--- Start Given text ---

Burrow brushed aside that excuse, as well: “That’s kind of what I’m used to. In college you have no preseason, you just have scrimmages.”
Asked to grade his performance Sunday, Burrow didn’t flinch: " D."
Refusing to pass the buck or wilt in the big-game glare didn’t go unnoticed by his teammates.
“The way he handled himself on that last drive was unbelievable,” Green said.
He said he’s never seen a rookie handle adversity like that: “He’s a leader.”
I believe the Burrow-to-Green connection will blossom into one of the NFL best tandems by season’s end.
That likely won’t be the case with Ross, whose inability to finish a play showed when Andy Dalton – Burrow’s predecessor – was throwing to him, too.
Receiver Tyler Boyd should have been a prime target as well Sunday, but was underused.
Cincinnati Bengals quarterback Joe Burrow (9) looks to throw during the first half of an NFL football game against the Los Angeles Chargers, Sunday, Sept. 13, 2020, in Cincinnati. (AP Photo/Aaron Doster)
Even though he was playing in his first game in 21 months and had been back at practice only three days, Green was Burrow’s prime target Sunday. He finished with 5 catches for 51 yards and nearly had the game winner.

--- End Given text ---
--- Start Supplied data ---

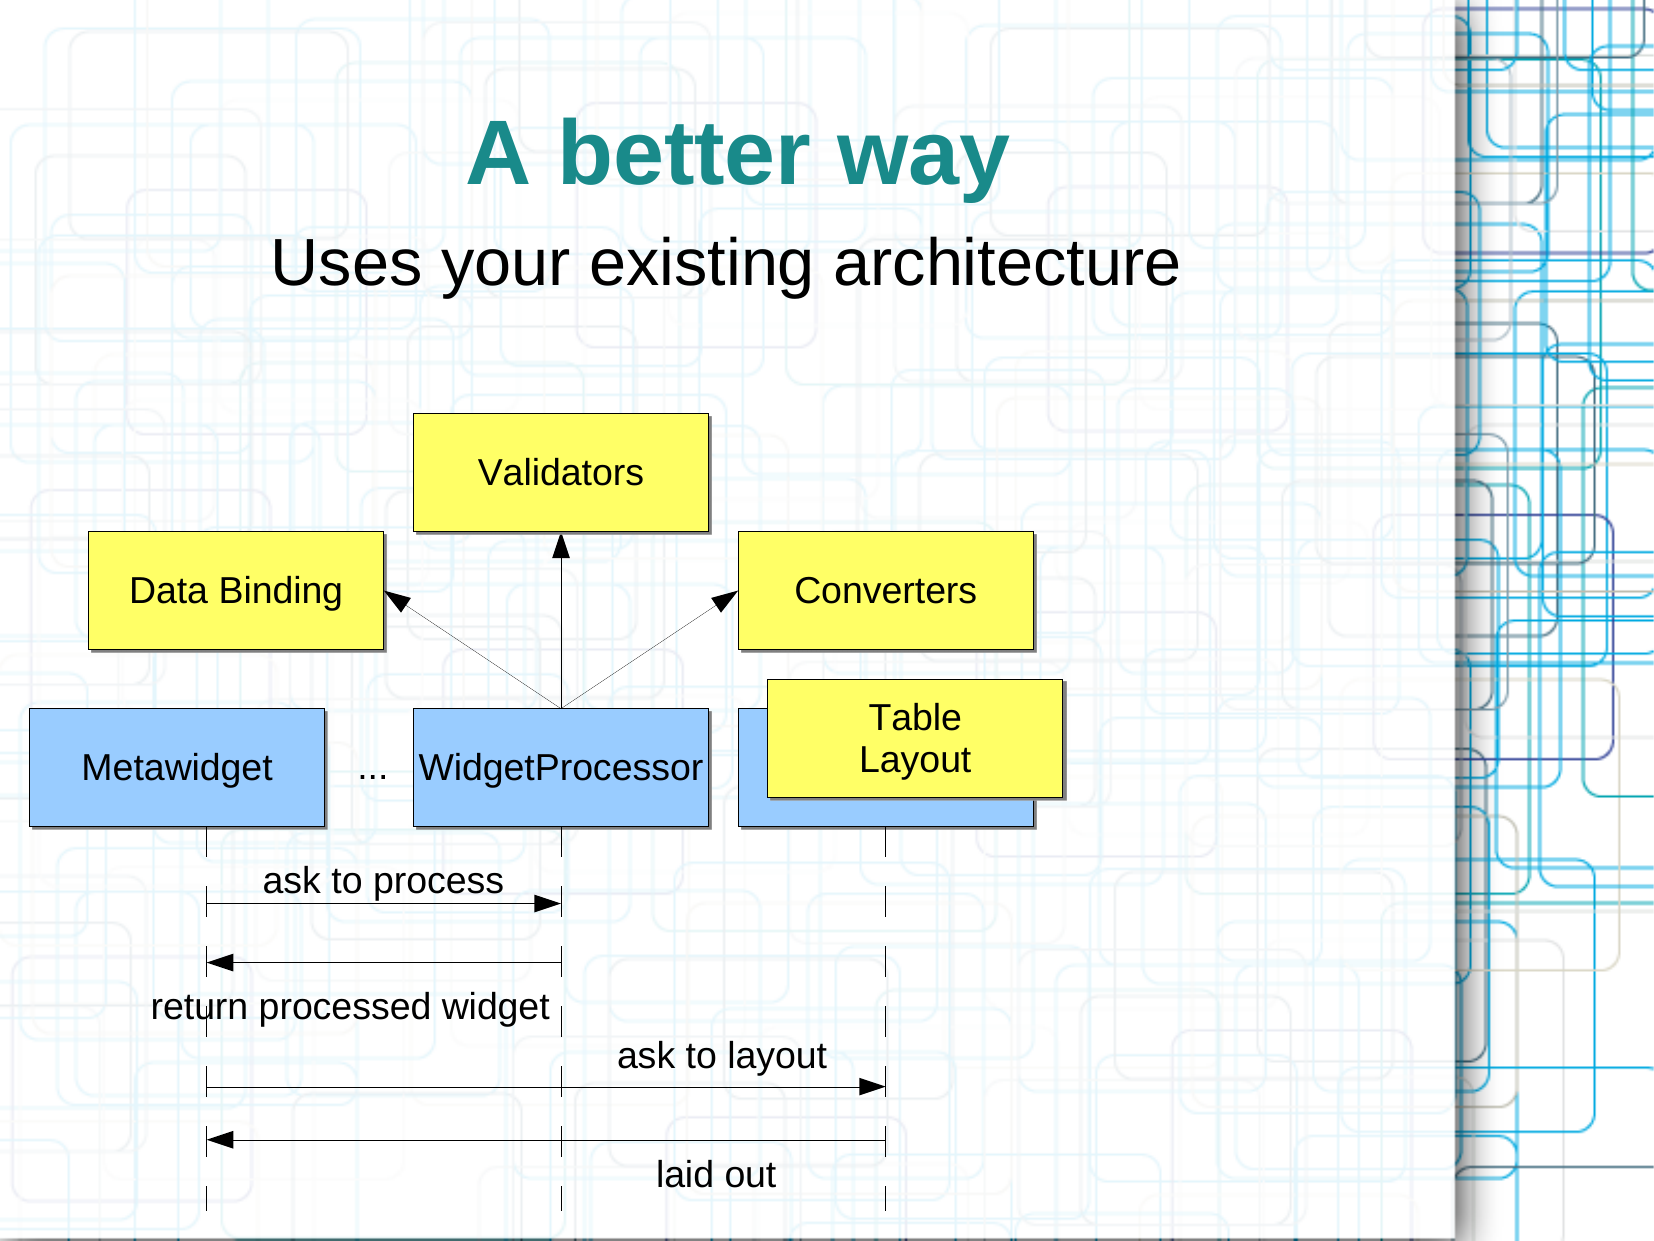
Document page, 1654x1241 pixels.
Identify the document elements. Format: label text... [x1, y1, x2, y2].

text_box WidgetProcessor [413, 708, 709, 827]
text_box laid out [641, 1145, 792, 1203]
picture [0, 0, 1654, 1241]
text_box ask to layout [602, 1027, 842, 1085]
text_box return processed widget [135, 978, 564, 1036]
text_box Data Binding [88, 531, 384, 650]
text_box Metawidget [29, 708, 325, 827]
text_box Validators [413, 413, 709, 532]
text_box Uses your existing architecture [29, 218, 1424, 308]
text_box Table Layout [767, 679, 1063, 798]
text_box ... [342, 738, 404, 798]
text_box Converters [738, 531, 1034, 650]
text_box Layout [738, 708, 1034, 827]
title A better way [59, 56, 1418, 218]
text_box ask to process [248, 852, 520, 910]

--- End Supplied data ---

* _Required work_:
A – Reproduce the passage about Joe Burrow word for word.
B – Put every line of the records into a Markdown table with the columns Number and Record line, skipping blank lines. Leave the pictures out of your answer.

* _Answers for this exercise_:
A –
Burrow brushed aside that excuse, as well: “That’s kind of what I’m used to. In college you have no preseason, you just have scrimmages.”
Asked to grade his performance Sunday, Burrow didn’t flinch: " D."
Refusing to pass the buck or wilt in the big-game glare didn’t go unnoticed by his teammates.
“The way he handled himself on that last drive was unbelievable,” Green said.
He said he’s never seen a rookie handle adversity like that: “He’s a leader.”
I believe the Burrow-to-Green connection will blossom into one of the NFL best tandems by season’s end.
That likely won’t be the case with Ross, whose inability to finish a play showed when Andy Dalton – Burrow’s predecessor – was throwing to him, too.
Receiver Tyler Boyd should have been a prime target as well Sunday, but was underused.
Cincinnati Bengals quarterback Joe Burrow (9) looks to throw during the first half of an NFL football game against the Los Angeles Chargers, Sunday, Sept. 13, 2020, in Cincinnati. (AP Photo/Aaron Doster)
Even though he was playing in his first game in 21 months and had been back at practice only three days, Green was Burrow’s prime target Sunday. He finished with 5 catches for 51 yards and nearly had the game winner.

B –
| Number | Record line |
|---|---|
| 1 | Document page, 1654x1241 pixels. |
| 2 | Identify the document elements. Format: label text... [x1, y1, x2, y2]. |
| 3 | text_box WidgetProcessor [413, 708, 709, 827] |
| 4 | text_box laid out [641, 1145, 792, 1203] |
| 5 | picture [0, 0, 1654, 1241] |
| 6 | text_box ask to layout [602, 1027, 842, 1085] |
| 7 | text_box return processed widget [135, 978, 564, 1036] |
| 8 | text_box Data Binding [88, 531, 384, 650] |
| 9 | text_box Metawidget [29, 708, 325, 827] |
| 10 | text_box Validators [413, 413, 709, 532] |
| 11 | text_box Uses your existing architecture [29, 218, 1424, 308] |
| 12 | text_box Table Layout [767, 679, 1063, 798] |
| 13 | text_box ... [342, 738, 404, 798] |
| 14 | text_box Converters [738, 531, 1034, 650] |
| 15 | text_box Layout [738, 708, 1034, 827] |
| 16 | title A better way [59, 56, 1418, 218] |
| 17 | text_box ask to process [248, 852, 520, 910] |